▸ **WHAT THE TASK ASKS**
The expected answer is the full listing, repeated exactly and free of images.

▸ **SUPPLIED DATA**
★ ★ ★ ★ ★

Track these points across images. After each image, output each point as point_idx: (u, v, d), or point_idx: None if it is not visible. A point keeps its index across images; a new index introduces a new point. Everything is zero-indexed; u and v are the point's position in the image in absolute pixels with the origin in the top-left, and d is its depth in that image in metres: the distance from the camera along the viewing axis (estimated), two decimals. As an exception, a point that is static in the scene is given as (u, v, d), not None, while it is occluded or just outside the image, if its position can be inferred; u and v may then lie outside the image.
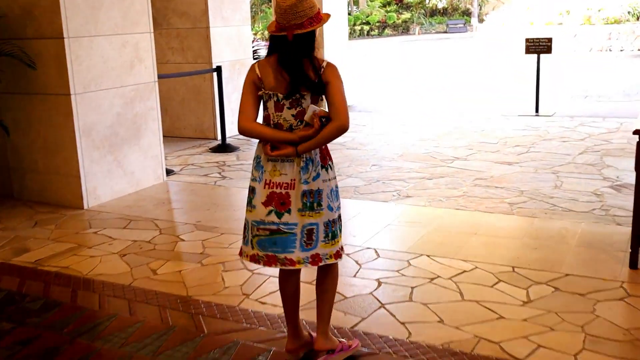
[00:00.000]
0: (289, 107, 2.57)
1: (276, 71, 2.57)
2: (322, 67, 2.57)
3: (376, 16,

★ ★ ★ ★ ★

▸ **RESPONSE AREA**
Track these points across images. After each image, output each point as point_idx: (u, v, d), or point_idx: None if it is not visible. A point keeps its index across images; a new index introduces a new point. Everything is zero-indexed; u and v are the point's position in the image in absolute pixels with the origin in the top-left, and d is its depth in that image in metres: the distance from the camera along the viewing axis (estimated), two decimals. As an exception, a point that is static in the scene is given as (u, v, d), not None, while it is occluded or just outside the image, if its position can be inferred; u and v may then lie outside the image.
[00:00.000]
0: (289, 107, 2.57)
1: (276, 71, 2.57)
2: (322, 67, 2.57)
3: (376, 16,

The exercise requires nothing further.